Obviously, an effective HA solution involves various hardware and software components that conspire to form a stable, working system. Assuming reliable hardware components with sufficient redundancy, how can an OS best remain stable and responsive when a particular component or application program fails? And in cases where redundant hardware may not be an option (e.g. consumer appliances), how can the OS itself support HA?
If you had to design an HA-capable OS from the ground up, would you start with a single executable environment? In this simple, high-performance design, all OS components, device drivers, applications, the works, would all run without memory protection in kernel mode.

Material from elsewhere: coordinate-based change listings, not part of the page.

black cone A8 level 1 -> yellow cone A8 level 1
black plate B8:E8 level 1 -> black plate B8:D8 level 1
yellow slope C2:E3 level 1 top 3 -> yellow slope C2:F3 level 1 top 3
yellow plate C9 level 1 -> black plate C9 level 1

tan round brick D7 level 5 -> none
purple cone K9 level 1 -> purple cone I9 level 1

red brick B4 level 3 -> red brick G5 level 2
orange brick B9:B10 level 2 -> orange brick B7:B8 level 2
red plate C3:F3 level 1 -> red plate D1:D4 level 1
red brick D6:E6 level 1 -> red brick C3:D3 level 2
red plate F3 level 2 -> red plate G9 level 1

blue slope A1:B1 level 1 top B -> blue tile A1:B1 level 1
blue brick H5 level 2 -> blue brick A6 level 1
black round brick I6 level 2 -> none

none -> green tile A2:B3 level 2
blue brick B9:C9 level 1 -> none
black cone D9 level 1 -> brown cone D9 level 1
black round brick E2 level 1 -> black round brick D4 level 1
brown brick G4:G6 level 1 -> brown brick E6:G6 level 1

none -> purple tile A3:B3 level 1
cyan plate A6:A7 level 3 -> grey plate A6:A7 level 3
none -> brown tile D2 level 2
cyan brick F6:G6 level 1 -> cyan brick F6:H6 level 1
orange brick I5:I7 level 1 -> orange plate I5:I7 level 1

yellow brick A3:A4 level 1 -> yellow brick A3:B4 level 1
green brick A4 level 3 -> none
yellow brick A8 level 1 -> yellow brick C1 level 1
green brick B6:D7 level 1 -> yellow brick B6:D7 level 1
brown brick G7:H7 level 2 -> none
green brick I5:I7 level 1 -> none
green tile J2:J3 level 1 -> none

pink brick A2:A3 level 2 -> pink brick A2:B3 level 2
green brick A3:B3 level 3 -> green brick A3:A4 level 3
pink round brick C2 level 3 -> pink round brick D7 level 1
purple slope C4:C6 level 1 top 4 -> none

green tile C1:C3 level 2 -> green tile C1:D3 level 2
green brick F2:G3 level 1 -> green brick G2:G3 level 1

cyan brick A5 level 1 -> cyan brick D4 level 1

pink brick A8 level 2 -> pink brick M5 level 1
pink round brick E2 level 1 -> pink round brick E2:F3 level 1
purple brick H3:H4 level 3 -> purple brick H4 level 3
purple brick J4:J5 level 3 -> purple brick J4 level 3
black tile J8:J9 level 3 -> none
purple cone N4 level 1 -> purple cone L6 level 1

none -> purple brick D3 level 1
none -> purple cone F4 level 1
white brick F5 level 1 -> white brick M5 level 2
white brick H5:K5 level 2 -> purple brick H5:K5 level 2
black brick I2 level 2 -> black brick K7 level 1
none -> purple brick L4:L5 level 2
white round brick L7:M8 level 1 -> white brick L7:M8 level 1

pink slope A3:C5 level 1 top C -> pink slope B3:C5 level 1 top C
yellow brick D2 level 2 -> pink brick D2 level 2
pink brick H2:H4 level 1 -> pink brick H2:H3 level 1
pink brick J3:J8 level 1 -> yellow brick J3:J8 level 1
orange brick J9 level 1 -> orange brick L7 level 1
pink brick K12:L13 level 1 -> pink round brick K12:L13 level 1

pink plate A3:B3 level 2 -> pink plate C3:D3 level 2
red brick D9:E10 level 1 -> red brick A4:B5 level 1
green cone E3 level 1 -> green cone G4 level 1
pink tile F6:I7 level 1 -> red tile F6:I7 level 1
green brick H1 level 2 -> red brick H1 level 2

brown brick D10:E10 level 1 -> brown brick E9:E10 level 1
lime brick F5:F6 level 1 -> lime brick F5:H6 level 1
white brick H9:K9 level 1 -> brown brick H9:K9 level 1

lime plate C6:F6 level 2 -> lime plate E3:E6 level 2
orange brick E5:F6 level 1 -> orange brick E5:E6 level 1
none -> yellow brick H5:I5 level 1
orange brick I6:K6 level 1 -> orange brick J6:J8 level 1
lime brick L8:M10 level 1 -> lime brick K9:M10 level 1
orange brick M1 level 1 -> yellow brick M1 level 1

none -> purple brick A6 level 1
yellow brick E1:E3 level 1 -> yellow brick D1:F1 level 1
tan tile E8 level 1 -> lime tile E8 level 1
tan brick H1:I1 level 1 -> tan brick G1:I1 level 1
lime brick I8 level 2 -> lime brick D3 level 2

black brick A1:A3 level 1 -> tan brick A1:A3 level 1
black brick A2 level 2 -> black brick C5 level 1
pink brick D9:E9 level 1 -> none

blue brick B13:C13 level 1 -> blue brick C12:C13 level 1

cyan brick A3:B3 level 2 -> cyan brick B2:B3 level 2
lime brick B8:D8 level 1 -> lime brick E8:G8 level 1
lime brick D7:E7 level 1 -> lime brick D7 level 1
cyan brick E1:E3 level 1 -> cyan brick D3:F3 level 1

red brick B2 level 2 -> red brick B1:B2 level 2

On second thought, maybe such an OS wouldn't be suited for HA, simply because if a single software component were to fail, the entire system would crash. And if you wanted to add a software component or otherwise modify the HA system, you'd have to take the system out of service to do so. In other words, the conventional realtime executive architecture wasn't built with HA in mind.
Suppose, then, that you base your HA-enabled OS on a separation of kernel space and user space, so that all applications would run in user mode and enjoy memory protection. You'd even be able to upgrade an application without incurring any downtime.
So far so good, but what would happen if a device driver, filesystem manager, or other essential OS component were to crash? Or what if you needed to add a new driver to a live system? You'd have to rebuild and restart the kernel. Based on such a monolithic kernel architecture, your HA system wouldn't be as available as it should be.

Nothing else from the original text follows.